### Extract to read:

^^^^

Camille Henrot (born 1978) is a French artist who lives and works in Paris and New York.

Biography
Henrot was born in 1978 in Paris, France. She attended the École Nationale Supérieure des Arts Décoratifs where she studied film animation and soon after helped assist Pierre Huyghe who worked in advertising and making music videos. She is based in New York City. Henrot’s work includes film, sculpture, drawing, painting and installation.

Henrot has had solo exhibitions at the Baltimore Museum of Art (BMA), the Kunsthal Charlottenborg, the Musée des Beaux-Arts de Bordeaux, the Musée d'art contemporain de Montréal, the New Museum, and the New Orleans Museum of Art (NOMA).

Works

Grosse Fatigue 

Grosse Fatigue is a 13-minute color video that includes videos of screens, bodies, computer desktop, and computer windows. Henrot created Grosse Fatigue during her 2013 fellowship at the Smithsonian Institution in Washington D.C. The video makes use of themes such as insanity, madness, euphoria, and information overload. The work was presented during the Venice Biennale, upon the invitation of curator Massimiliano Gioni. With Grosse Fatigue, Henrot set herself the challenge of telling the story of the universe’s creation. The text that provides the audio component of the work was written in collaboration with Jacob Bromberg, performed by artist Akwetey Orraca-Tetteh, and accompanied with music was composed by Joakim.

The Pale Fox 
In 2014 the Chisenhale Gallery in London, in partnership with Kunsthal Charlottenborg, Copenhagen, Bétonsalon – Centre for art and research, Paris and Westfälischer Kunstverein, Münster, commissioned The Pale Fox, an exhibition comprising an architectural display system, found objects, drawing, bronze and ceramic sculpture and digital images. The project purports to articulate our desire to make sense of the world through the objects that surround us.  A catalogue of the show, entitled Elephant Child, was published in 2016 by Inventory Press and Koenig Books.

"Bad Dad & Beyond" series 
In 2015, Camille began a series of works that ponder the nature of authority figures.  This series involved watercolors, interactive sculptures, and a zoetrope.  For an exhibition at Metro Pictures, Henrot created a number of 3D printed telephones that connect to surrealist hotlines.

Saturday 
Saturday is a 20-minute 3-D film that immerses the viewer into the religious practices of the Seventh-day Adventists, using footage of baptisms in the United States, Tonga, and Tahiti as a metaphor for resurrection and spiritual change.  The work was part of the exhibit “Days Are Dogs” at the Palais de Tokyo in Paris in 2017.

^^^^

### What you will do:
**1.** In the text on Camille Henrot, change "solo exhibitions" to "individual exhibitions", then give the text again between "Camille Henrot (born" and "of Art (NOMA).", inclusive.
**2.** Carry on the text on Camille Henrot beyond its last sentence.
The items are independent material, separate from the text on Camille Henrot.

### Listed entries:
^^^^

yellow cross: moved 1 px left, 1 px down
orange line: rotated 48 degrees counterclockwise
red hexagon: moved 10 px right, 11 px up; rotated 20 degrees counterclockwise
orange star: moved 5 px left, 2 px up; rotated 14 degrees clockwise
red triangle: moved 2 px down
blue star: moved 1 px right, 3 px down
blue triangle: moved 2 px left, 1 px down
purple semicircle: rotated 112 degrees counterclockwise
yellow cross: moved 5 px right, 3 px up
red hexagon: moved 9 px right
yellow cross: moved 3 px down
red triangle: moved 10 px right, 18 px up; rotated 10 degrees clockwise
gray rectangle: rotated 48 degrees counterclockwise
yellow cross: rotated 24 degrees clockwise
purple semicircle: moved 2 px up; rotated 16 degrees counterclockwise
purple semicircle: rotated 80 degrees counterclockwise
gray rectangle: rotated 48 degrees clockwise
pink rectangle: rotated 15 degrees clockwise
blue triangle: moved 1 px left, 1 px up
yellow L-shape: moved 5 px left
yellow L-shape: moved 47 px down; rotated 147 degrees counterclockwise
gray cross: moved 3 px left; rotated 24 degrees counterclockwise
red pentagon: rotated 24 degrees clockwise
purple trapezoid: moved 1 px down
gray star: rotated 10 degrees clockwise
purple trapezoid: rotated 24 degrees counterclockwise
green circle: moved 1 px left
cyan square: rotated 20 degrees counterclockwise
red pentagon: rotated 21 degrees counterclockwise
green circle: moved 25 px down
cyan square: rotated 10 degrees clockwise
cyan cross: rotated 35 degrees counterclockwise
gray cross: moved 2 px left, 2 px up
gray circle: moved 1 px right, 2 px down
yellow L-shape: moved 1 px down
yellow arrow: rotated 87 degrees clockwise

^^^^

### Outputs in order:
**1.**
Camille Henrot (born 1978) is a French artist who lives and works in Paris and New York.

Biography
Henrot was born in 1978 in Paris, France. She attended the École Nationale Supérieure des Arts Décoratifs where she studied film animation and soon after helped assist Pierre Huyghe who worked in advertising and making music videos. She is based in New York City. Henrot’s work includes film, sculpture, drawing, painting and installation.

Henrot has had individual exhibitions at the Baltimore Museum of Art (BMA), the Kunsthal Charlottenborg, the Musée des Beaux-Arts de Bordeaux, the Musée d'art contemporain de Montréal, the New Museum, and the New Orleans Museum of Art (NOMA).

**2.**
Monday 
This exhibition was held at Fondazione Memmo a museum in Rome, and is inspired by the first day of the week, Monday. It is made up of various bronze sculptures that are somewhere in between the figurative and abstract which depict the feelings some may experience during this day of the week.

Egyptomania 
This slideshow shows pictures of objects related to Ancient Egyptian Art that were found on sale in 2009 on eBay. This slideshow attempts to answer the many unanswered questions about why this civilization is so influential through this compilation of images that create a mental fantasy Ancient Egypt. The associations between these objects was either symbolic or formal and included similarities in product or repetition of symbols such as pyramids and mummies which ties back to many perceptions people have with this culture.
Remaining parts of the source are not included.